Enhanced Influenza Vaccines Extend A(H3N2) Antibody Reactivity in Older Adults but Prior Vaccination Effects Persist
- PMID: 40178253
- PMCID: PMC12596410
- DOI: 10.1093/cid/ciaf060
Enhanced Influenza Vaccines Extend A(H3N2) Antibody Reactivity in Older Adults but Prior Vaccination Effects Persist
Abstract
Background: Influenza vaccine effectiveness can be reduced in older adults and among repeatedly vaccinated groups. Results from year 1 of "PIVOT," a randomized trial among adults aged ≥65 years in Hong Kong, showed that adjuvanted (Adj), high-dose (HD), and recombinant hemagglutinin (rHA) vaccines induced greater antibody responses against vaccine viruses than standard-dose (SD) influenza vaccine. Here, we examine the breadth of A(H3N2)-reactive antibodies induced during the first 2 study years (2017/2018, 2018/2019), and compare participants who received influenza vaccination annually, or not at all, for 5 years preceding enrollment.

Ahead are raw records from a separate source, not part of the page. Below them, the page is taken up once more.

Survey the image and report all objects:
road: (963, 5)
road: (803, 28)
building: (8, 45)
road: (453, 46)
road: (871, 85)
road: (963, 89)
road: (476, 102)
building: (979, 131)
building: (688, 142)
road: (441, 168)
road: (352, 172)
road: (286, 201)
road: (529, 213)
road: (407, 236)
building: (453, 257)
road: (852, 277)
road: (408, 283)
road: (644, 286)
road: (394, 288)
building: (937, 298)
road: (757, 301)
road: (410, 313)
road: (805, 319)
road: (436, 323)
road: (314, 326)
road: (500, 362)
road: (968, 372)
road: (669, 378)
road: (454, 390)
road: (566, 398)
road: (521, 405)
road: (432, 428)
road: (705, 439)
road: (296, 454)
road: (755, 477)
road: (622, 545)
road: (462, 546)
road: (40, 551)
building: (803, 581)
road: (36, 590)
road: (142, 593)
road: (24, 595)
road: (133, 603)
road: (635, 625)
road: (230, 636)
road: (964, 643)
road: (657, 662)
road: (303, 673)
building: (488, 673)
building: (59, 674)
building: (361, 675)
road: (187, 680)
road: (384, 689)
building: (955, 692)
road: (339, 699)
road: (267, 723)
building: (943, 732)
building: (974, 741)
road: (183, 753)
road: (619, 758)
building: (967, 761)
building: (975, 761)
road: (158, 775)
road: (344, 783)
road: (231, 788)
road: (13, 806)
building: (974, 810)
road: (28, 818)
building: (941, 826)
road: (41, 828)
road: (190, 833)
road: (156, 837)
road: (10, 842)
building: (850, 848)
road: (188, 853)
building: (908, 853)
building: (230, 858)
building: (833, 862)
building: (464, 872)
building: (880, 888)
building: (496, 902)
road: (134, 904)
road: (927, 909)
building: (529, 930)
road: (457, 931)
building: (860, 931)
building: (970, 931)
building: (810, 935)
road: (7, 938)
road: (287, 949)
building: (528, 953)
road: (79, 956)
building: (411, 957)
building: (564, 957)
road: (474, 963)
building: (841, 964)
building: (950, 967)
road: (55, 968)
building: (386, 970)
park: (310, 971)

Methods: 14-20 PIVOT participants per vaccine and prior vaccination group (0/5 or 5/5 prior years) who provided sera on days 0, 30, and 182 in year 1 and days 0 and 30 in year 2 were assessed. Hemagglutination inhibition (HAI) antibody titers were measured against 30 viruses spanning 1968 to 2018.

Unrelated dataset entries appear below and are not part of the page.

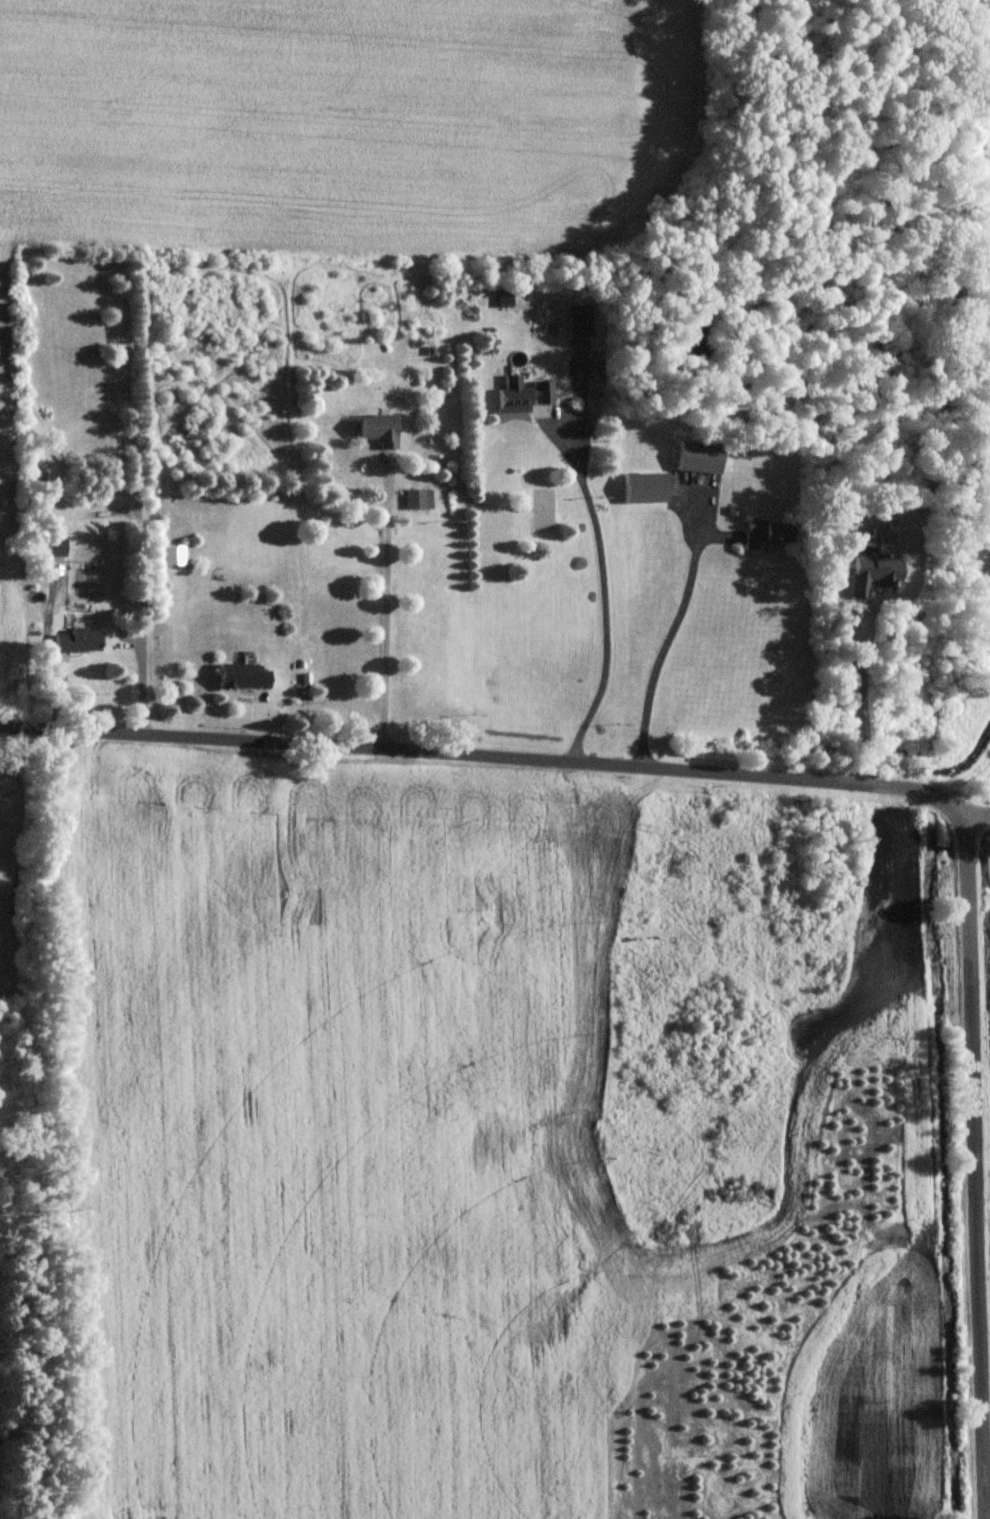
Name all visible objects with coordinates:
building: (502, 297)
building: (576, 320)
building: (522, 393)
building: (378, 429)
building: (698, 456)
building: (644, 486)
building: (418, 497)
building: (764, 534)
building: (53, 547)
building: (173, 555)
building: (870, 573)
road: (606, 593)
road: (386, 606)
building: (75, 639)
road: (661, 643)
building: (241, 674)
road: (859, 678)
road: (483, 756)
road: (977, 809)
road: (973, 1163)

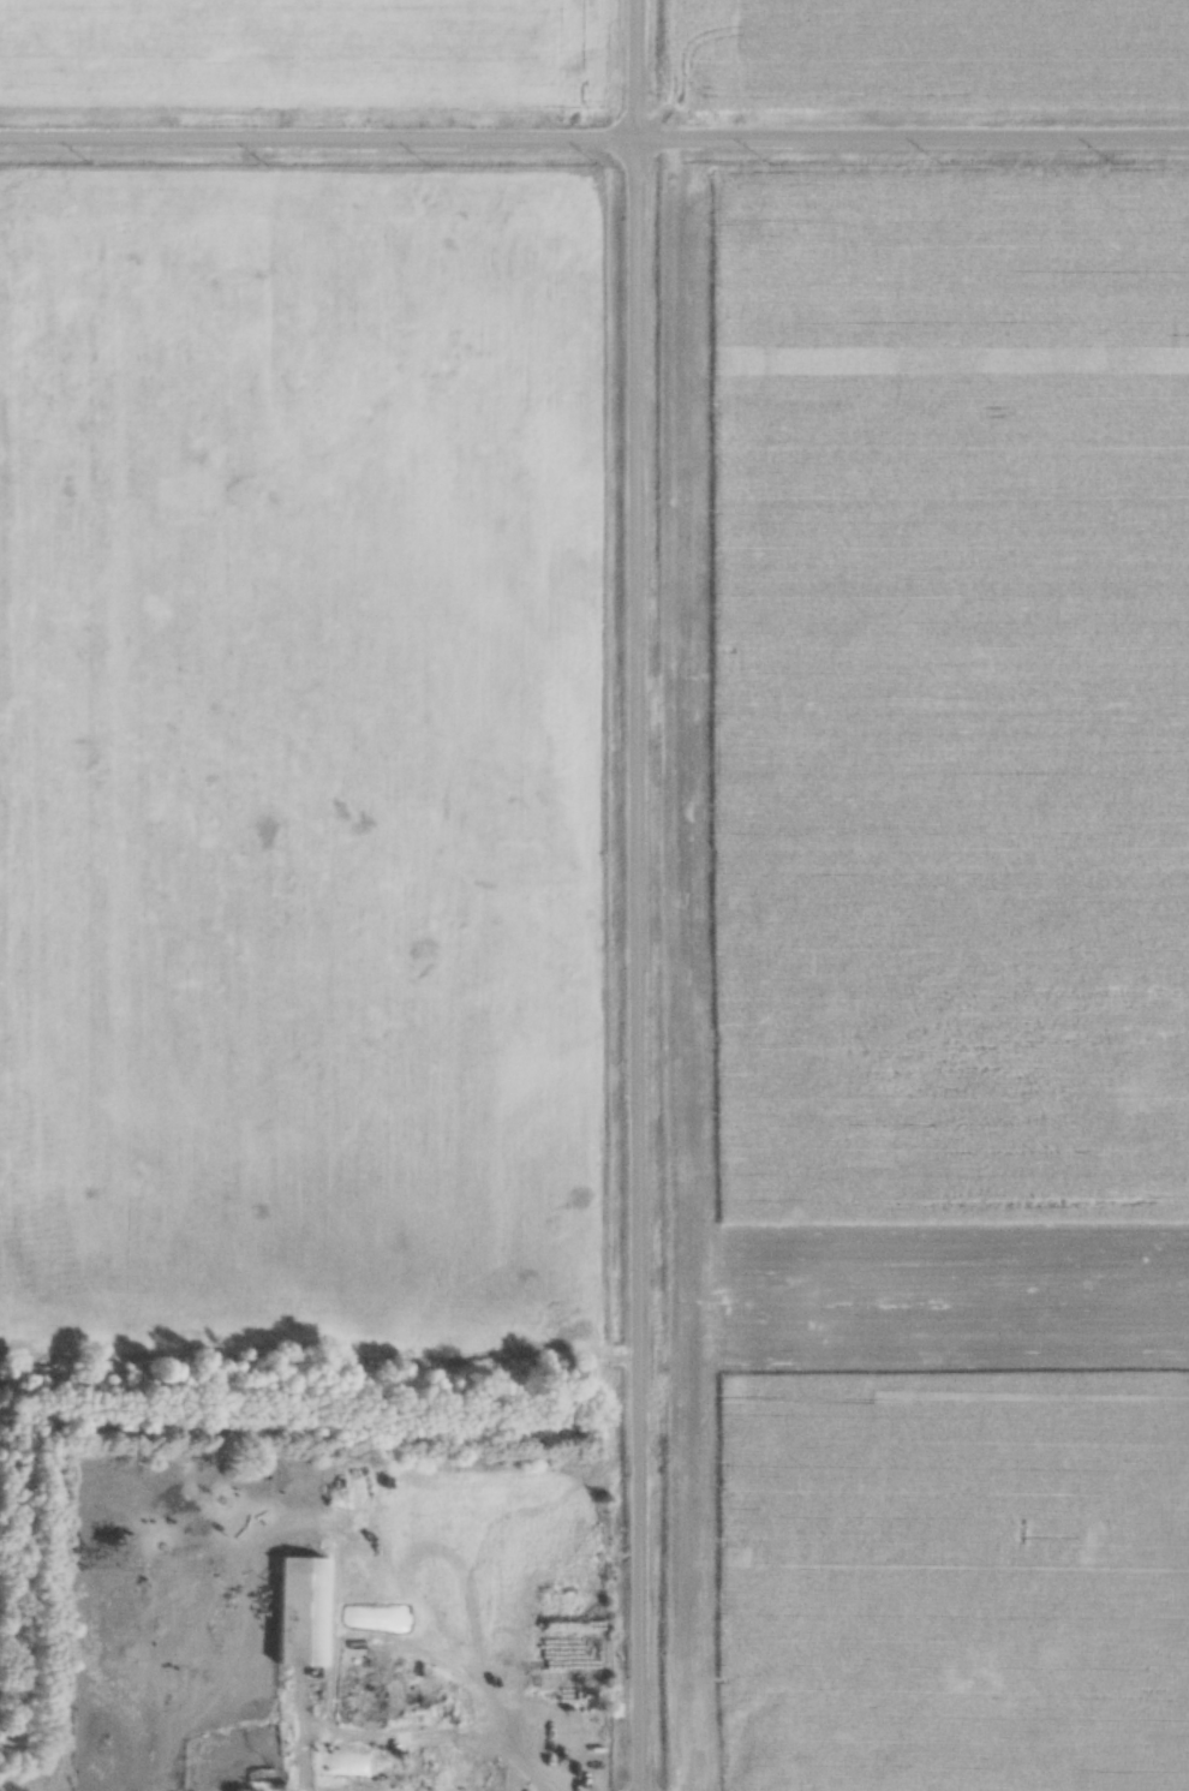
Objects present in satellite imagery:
road: (594, 144)
road: (620, 895)
building: (297, 1610)
road: (734, 1754)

Results: In year 1, rHA and Adj but not HD vaccines induced titers ≥40 and titer rises ≥4-fold (seroconversion) against significantly more strains than SD vaccine among participants vaccinated 0/5 prior years. Only rHA and Adj vaccines induced titers ≥40 against post-vaccine strains. Antibody responses were poor among participants vaccinated 5/5 compared with 0/5 prior years and only rHA increased the breadth of seroconversion compared with the SD vaccine in this group. Antibody responses were weaker across groups in year 2.

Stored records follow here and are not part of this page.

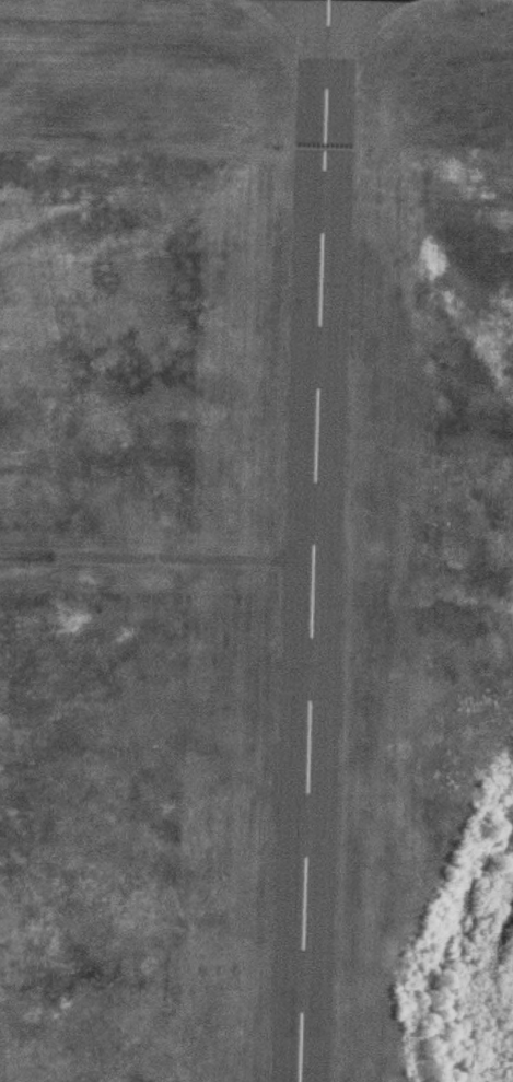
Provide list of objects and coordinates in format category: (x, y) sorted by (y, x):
airport: (246, 521)
airport runway: (310, 541)

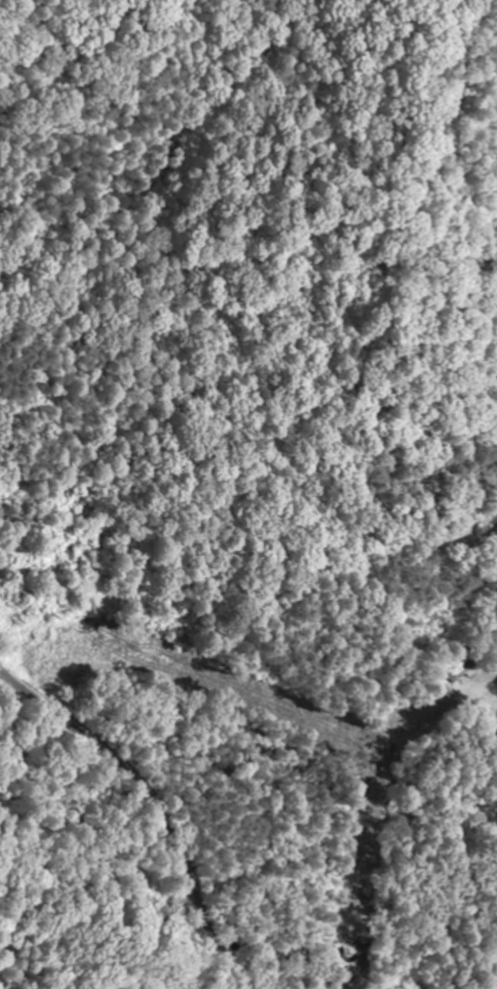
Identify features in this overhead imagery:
road: (460, 144)
road: (152, 804)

Conclusions: The results suggest that Adj and particularly rHA vaccines may improve the breadth of protection against A(H3N2) viruses but may not overcome attenuating effects of repeated vaccination in older adults.
Clinical trials registration: NCT03330132.
Keywords: immunogenicity; influenza; older adults; public health; vaccination.
© The Author(s) 2025. Published by Oxford University Press on behalf of Infectious Diseases Society of America.
Conflict of interest statement
Potential conflicts of interest. A. F. reports a relationship with Sanofi Aventis France that includes funding grants and has consulted for Evidera. B. J. C. has consulted for AstraZeneca, Fosun Pharma, GlaxoSmithKline, Haleon, Moderna, Novavax, Pfizer, Roche, and Sanofi Pasteur. S. G. S. has consulted for Novavax, CSL Seqirus, Pfizer, Moderna, Evo Health and Astra Zeneca. All other authors report no potential conflicts. All authors have submitted the ICMJE Form for Disclosure of Potential Conflicts of Interest. Conflicts that the editors consider relevant to the content of the manuscript have been disclosed. Data availability. The data that support the findings of this study are available upon request to the corresponding author.